▶ **Data lines**
[START]
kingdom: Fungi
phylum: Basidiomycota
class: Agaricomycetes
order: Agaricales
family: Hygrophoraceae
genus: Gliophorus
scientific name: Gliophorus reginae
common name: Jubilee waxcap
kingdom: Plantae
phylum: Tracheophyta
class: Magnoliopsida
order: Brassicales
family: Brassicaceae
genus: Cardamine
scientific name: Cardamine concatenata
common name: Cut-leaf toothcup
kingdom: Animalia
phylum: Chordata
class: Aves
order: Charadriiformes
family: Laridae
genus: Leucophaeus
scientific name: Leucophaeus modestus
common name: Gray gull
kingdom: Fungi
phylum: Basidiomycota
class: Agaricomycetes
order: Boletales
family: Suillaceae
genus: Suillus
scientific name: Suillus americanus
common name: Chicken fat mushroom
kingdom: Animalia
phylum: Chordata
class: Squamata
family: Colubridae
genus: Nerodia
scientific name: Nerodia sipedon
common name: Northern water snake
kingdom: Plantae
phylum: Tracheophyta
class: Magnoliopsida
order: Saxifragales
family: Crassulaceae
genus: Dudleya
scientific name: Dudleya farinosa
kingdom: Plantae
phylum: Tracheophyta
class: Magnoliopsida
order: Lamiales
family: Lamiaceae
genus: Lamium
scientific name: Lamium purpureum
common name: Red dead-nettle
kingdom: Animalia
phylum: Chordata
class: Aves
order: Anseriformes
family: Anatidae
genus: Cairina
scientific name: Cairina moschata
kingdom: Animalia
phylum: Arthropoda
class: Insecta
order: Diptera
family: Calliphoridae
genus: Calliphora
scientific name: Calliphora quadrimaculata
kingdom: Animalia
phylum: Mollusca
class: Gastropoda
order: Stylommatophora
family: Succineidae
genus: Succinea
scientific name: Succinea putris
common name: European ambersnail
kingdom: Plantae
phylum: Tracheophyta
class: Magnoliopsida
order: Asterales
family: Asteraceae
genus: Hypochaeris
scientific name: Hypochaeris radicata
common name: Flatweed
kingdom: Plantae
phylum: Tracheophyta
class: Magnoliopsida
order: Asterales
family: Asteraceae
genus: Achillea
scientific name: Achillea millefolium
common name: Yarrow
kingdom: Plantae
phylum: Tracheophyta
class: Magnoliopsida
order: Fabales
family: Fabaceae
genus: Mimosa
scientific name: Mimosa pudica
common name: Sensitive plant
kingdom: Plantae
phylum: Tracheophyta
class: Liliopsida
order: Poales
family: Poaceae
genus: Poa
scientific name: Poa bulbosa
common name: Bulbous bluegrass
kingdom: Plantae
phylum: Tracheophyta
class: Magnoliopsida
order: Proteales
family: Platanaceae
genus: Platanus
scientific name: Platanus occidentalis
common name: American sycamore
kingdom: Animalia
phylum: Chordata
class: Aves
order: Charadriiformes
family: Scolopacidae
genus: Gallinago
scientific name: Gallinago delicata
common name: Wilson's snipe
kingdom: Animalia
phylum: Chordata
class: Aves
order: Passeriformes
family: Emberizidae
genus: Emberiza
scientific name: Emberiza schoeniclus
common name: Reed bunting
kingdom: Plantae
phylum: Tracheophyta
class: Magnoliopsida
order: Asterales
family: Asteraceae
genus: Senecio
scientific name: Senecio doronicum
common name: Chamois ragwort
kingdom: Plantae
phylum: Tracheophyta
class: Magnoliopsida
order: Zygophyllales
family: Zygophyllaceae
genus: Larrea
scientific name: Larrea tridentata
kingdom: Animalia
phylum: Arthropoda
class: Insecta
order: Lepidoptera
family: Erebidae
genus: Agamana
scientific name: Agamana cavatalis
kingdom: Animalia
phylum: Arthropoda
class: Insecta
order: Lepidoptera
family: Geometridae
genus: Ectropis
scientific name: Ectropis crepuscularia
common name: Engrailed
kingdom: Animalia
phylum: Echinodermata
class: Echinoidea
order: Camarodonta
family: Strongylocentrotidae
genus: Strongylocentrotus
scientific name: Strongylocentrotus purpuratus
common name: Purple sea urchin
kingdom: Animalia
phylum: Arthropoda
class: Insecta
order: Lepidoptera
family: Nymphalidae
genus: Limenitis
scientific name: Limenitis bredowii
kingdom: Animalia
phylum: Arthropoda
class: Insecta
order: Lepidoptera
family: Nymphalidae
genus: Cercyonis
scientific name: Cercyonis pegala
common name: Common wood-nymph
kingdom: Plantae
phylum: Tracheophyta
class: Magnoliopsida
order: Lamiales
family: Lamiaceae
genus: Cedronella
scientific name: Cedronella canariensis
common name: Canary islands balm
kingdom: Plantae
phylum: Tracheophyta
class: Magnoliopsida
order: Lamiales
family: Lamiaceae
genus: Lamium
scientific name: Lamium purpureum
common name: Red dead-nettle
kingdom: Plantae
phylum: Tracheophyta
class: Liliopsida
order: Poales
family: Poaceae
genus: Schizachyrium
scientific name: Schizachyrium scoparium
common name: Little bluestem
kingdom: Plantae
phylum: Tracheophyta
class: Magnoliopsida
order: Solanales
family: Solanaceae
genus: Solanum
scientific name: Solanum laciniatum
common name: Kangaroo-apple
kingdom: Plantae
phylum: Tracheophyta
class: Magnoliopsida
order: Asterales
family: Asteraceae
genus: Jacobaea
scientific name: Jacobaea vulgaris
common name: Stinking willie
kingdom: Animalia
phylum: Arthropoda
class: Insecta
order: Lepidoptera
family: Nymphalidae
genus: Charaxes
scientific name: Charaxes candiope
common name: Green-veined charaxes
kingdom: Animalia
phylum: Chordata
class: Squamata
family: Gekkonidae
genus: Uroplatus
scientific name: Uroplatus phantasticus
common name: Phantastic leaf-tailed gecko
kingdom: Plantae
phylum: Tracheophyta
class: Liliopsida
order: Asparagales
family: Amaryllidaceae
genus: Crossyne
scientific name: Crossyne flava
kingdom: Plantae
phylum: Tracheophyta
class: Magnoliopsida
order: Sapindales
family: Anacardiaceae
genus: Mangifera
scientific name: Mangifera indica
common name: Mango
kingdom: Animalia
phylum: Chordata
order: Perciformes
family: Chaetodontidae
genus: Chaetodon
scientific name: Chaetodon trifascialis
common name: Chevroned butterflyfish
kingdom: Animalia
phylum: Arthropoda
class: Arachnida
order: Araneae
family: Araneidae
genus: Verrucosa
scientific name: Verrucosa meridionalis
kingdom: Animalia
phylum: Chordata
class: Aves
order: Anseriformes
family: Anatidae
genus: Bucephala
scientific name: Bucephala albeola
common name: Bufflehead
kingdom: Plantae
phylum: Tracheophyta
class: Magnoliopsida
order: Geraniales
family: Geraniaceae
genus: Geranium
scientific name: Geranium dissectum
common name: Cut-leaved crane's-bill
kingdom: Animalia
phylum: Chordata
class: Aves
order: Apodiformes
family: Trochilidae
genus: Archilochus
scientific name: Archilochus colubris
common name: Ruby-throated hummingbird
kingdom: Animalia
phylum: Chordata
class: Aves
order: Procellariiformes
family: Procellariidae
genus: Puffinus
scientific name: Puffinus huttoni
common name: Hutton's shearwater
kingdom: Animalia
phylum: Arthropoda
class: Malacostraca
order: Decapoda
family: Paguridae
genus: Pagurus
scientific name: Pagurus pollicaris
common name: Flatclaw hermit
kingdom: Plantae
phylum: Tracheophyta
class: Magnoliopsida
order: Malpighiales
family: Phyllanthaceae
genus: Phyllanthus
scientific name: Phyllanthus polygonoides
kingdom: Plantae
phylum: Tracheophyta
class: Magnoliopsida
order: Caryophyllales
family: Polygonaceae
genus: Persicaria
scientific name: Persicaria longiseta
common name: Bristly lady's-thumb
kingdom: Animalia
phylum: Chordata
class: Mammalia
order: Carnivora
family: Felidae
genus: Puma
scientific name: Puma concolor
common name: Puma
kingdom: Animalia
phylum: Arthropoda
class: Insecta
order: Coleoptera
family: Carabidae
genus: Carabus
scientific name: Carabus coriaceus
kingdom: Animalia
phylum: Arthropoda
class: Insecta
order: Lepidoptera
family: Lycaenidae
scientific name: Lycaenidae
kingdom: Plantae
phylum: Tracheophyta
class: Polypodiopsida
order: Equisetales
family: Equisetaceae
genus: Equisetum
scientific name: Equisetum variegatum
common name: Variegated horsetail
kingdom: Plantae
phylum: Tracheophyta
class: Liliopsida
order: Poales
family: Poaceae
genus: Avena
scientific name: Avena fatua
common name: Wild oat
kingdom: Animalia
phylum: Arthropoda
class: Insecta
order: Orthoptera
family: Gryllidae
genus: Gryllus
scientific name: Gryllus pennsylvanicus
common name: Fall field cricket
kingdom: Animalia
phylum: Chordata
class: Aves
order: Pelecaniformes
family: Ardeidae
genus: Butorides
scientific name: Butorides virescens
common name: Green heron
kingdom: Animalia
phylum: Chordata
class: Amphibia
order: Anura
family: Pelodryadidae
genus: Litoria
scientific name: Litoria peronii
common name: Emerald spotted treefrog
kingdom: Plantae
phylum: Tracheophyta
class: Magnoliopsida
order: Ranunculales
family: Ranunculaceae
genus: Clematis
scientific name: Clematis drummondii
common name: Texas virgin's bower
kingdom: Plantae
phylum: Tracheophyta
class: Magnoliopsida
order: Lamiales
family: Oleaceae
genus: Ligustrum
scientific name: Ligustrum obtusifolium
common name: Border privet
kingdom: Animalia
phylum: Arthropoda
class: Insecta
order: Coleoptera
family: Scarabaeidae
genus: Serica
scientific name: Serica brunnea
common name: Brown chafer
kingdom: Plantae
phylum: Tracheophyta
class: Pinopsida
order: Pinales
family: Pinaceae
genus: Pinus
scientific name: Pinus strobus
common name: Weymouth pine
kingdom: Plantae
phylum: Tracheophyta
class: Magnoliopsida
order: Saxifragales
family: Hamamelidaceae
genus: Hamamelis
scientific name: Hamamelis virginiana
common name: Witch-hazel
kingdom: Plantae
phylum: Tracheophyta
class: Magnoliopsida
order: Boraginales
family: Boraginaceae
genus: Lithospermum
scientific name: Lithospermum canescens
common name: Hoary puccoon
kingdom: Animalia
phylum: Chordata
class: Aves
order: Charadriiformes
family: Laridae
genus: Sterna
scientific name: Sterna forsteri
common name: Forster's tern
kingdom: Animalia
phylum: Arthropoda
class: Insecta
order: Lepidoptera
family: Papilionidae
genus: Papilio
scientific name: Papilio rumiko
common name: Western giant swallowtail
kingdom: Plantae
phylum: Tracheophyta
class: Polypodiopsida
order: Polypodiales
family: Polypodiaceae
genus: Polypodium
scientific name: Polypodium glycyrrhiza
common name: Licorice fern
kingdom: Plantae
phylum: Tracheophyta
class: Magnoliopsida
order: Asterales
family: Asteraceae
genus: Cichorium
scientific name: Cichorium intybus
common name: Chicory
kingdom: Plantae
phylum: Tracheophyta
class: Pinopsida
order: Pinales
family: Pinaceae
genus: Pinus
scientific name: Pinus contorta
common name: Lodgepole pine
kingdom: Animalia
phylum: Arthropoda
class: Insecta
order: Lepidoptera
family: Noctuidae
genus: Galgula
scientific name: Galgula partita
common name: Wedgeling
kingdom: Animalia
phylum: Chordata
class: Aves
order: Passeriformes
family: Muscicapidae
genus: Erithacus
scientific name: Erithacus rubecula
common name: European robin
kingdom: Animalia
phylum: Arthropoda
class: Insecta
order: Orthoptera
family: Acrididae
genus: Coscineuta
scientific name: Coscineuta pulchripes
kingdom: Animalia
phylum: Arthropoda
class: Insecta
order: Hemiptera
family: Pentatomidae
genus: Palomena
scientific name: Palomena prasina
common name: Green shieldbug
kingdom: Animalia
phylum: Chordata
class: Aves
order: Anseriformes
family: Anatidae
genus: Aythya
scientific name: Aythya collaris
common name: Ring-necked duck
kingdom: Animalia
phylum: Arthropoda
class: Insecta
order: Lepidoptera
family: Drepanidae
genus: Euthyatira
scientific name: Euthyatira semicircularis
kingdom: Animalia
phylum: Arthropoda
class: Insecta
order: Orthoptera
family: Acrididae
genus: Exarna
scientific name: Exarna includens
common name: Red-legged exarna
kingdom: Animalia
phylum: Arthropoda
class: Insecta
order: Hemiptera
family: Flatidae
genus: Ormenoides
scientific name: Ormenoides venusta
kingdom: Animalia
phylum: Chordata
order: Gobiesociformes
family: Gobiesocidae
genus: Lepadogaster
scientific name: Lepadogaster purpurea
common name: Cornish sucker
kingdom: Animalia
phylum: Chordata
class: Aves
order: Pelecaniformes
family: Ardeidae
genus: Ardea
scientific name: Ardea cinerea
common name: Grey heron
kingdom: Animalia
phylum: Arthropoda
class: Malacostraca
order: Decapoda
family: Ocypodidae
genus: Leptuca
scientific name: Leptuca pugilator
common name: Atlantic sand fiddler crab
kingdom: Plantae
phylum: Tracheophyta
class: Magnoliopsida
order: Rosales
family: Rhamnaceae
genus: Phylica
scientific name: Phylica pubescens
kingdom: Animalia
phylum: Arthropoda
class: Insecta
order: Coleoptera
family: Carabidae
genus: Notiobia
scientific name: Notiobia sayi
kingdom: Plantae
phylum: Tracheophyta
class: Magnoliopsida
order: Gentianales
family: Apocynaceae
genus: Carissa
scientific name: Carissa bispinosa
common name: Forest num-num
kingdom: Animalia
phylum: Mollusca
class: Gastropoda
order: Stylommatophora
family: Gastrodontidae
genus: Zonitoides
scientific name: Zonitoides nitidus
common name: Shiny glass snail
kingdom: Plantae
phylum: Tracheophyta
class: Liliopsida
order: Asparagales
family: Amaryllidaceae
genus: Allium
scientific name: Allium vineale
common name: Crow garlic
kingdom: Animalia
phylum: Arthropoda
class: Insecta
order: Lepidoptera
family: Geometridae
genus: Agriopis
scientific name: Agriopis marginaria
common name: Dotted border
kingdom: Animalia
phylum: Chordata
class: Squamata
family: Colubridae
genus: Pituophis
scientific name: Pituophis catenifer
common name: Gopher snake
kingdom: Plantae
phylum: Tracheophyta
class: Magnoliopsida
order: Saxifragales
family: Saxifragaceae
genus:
[END]
▶ **Directive**
Starting at the top of the data and ending at the line that contains "scientific name: Leucophaeus modestus", turn those lines into a numbered list, leaving out any blank lines.

▶ **Expected output**
1. kingdom: Fungi
2. phylum: Basidiomycota
3. class: Agaricomycetes
4. order: Agaricales
5. family: Hygrophoraceae
6. genus: Gliophorus
7. scientific name: Gliophorus reginae
8. common name: Jubilee waxcap
9. kingdom: Plantae
10. phylum: Tracheophyta
11. class: Magnoliopsida
12. order: Brassicales
13. family: Brassicaceae
14. genus: Cardamine
15. scientific name: Cardamine concatenata
16. common name: Cut-leaf toothcup
17. kingdom: Animalia
18. phylum: Chordata
19. class: Aves
20. order: Charadriiformes
21. family: Laridae
22. genus: Leucophaeus
23. scientific name: Leucophaeus modestus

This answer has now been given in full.